SELECTED EXCERPT |
--------------------------------
Common failure: site_id is not a UUID — PUT /data-model/import expects points[].site_id to be either:
- a UUID string (as returned by GET /data-model/export), or
- null/omitted (so the backend can resolve it from points[].site_name).
If you see an error like: site_id must be a valid UUID from GET /sites ... Got: 'BensOffice' then your LLM replaced the UUID with the human-readable site name. Reinforce: never replace site_id with site_name; if the export has no UUID, keep site_id null and keep site_name.
Pydantic in the repo — The backend defines the import shape in open_fdd/platform/api/data_model.py: DataModelImportBody, PointImportRow, EquipmentImportRow. A script or pipeline can import those models and validate the LLM output (e.g. DataModelImportBody.model_validate(json.loads(llm_output))) before returning it to the human. That way the human only sees JSON that is known to parse on the backend.

Mechanical engineer flow (short)

Create site (and optionally equipment) via API or UI; note site_id.
Export — GET /data-model/export?site_id=YourSiteName (or no filter for full dump).
--------------------------------
Collection entries
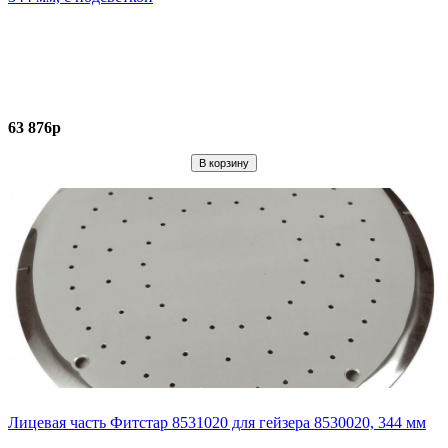
63 876р
Лицевая часть Фитстар 8531020 для гейзера 8530020, 344 мм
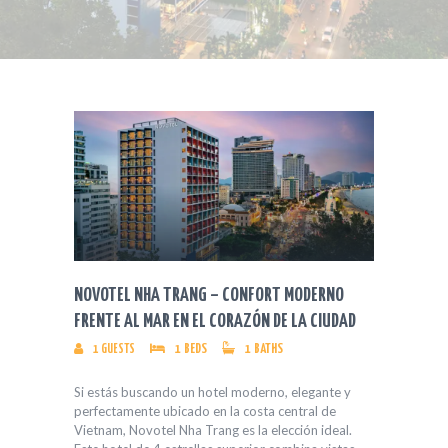
NOVOTEL NHA TRANG – CONFORT MODERNO
FRENTE AL MAR EN EL CORAZÓN DE LA CIUDAD
1
GUESTS
1
BEDS
1
BATHS
Si estás buscando un hotel moderno, elegante y
perfectamente ubicado en la costa central de
Vietnam, Novotel Nha Trang es la elección ideal.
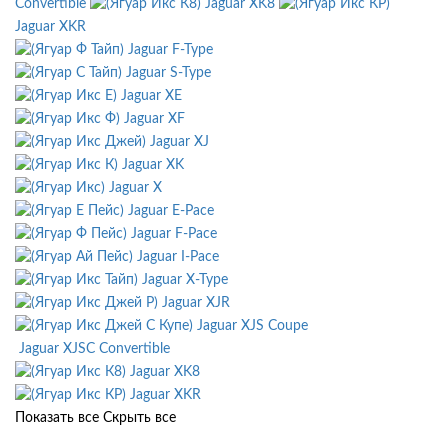
Convertible
Jaguar XK8
Jaguar XKR
Jaguar F-Type
Jaguar S-Type
Jaguar XE
Jaguar XF
Jaguar XJ
Jaguar XK
Jaguar X
Jaguar E-Pace
Jaguar F-Pace
Jaguar I-Pace
Jaguar X-Type
Jaguar XJR
Jaguar XJS Coupe
Jaguar XJSC Convertible
Jaguar XK8
Jaguar XKR
Показать все
Скрыть все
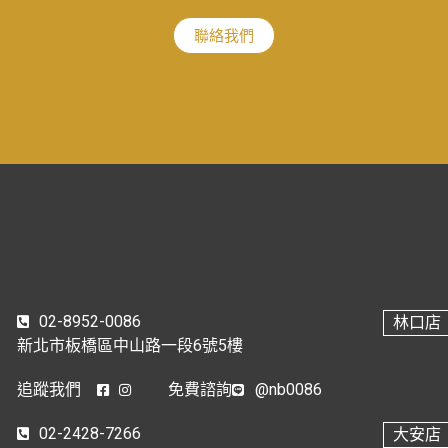
聯絡我們
02-8952-0086
林口店
新北市板橋區中山路一段6號5樓
追蹤我們
免費諮詢
@nb0086
02-2428-7266
大安店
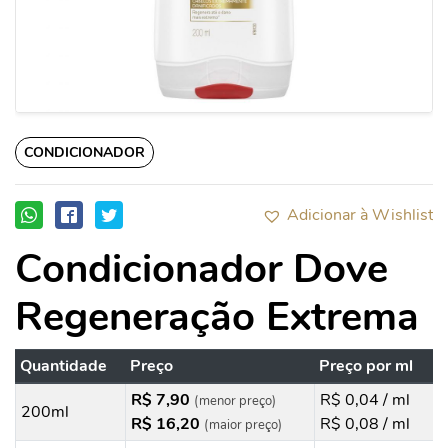
CONDICIONADOR
Adicionar à Wishlist
Condicionador Dove
Regeneração Extrema
Quantidade
Preço
Preço por ml
R$ 7,90
R$ 0,04 / ml
(menor preço)
200ml
R$ 16,20
R$ 0,08 / ml
(maior preço)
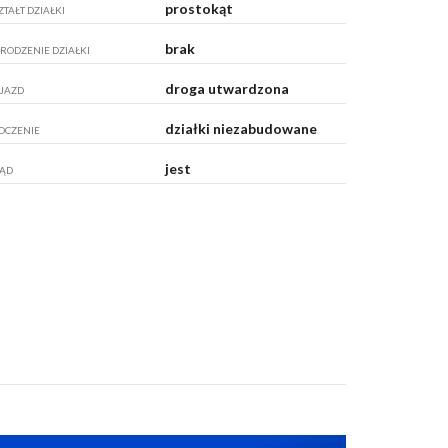
prostokąt
ZTAŁT DZIAŁKI
brak
RODZENIE DZIAŁKI
droga utwardzona
JAZD
działki niezabudowane
OCZENIE
jest
ĄD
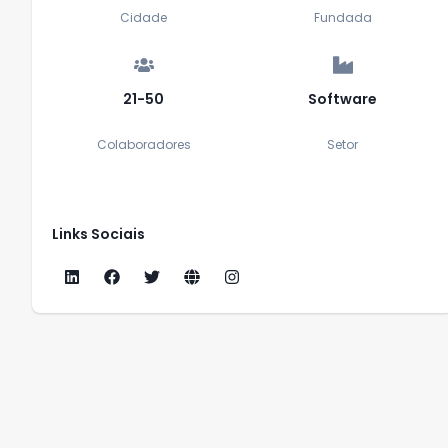
Cidade
Fundada
21-50
Software
Colaboradores
Setor
Links Sociais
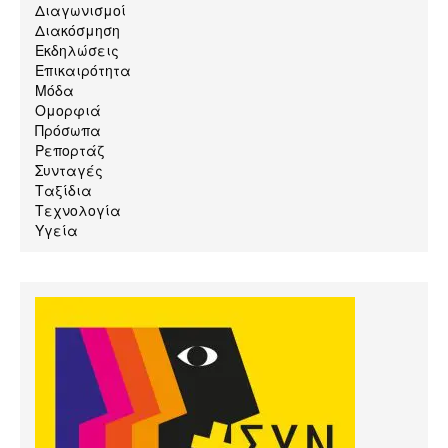
Διαγωνισμοί
Διακόσμηση
Εκδηλώσεις
Επικαιρότητα
Μόδα
Ομορφιά
Πρόσωπα
Ρεπορτάζ
Συνταγές
Ταξίδια
Τεχνολογία
Υγεία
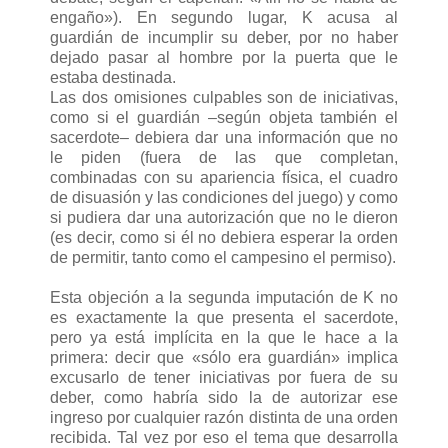
engaño»). En segundo lugar, K acusa al
guardián de incumplir su deber, por no haber
dejado pasar al hombre por la puerta que le
estaba destinada.
Las dos omisiones culpables son de iniciativas,
como si el guardián –según objeta también el
sacerdote– debiera dar una información que no
le piden (fuera de las que completan,
combinadas con su apariencia física, el cuadro
de disuasión y las condiciones del juego) y como
si pudiera dar una autorización que no le dieron
(es decir, como si él no debiera esperar la orden
de permitir, tanto como el campesino el permiso).
Esta objeción a la segunda imputación de K no
es exactamente la que presenta el sacerdote,
pero ya está implícita en la que le hace a la
primera: decir que «sólo era guardián» implica
excusarlo de tener iniciativas por fuera de su
deber, como habría sido la de autorizar ese
ingreso por cualquier razón distinta de una orden
recibida. Tal vez por eso el tema que desarrolla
--------------------------------
QUESTIONS |
a) Using the data-model import excerpt, say whether each statement agrees with it. Answer yes or no for each, and quote the deciding words. (i) The import accepts a site_id that is null or omitted. (ii) When the export has no UUID, site_id should be set to the site name. (iii) The import models are defined in open_fdd/platform/api/data_model.py.
b) List every model name that the data-model import excerpt gives for the import shape.
c) Reproduce the data-model import excerpt from "If you see an" to "and keep site_name.".
Work from the text alone.

SOLUTIONS TO THE PROBLEMS |
a)
(i) Yes: "null/omitted (so the backend can resolve it from points[].site_name)"
(ii) No: "if the export has no UUID, keep site_id null and keep site_name"
(iii) Yes: "The backend defines the import shape in open_fdd/platform/api/data_model.py"

b) DataModelImportBody, PointImportRow, EquipmentImportRow

c)
If you see an error like: site_id must be a valid UUID from GET /sites ... Got: 'BensOffice' then your LLM replaced the UUID with the human-readable site name. Reinforce: never replace site_id with site_name; if the export has no UUID, keep site_id null and keep site_name.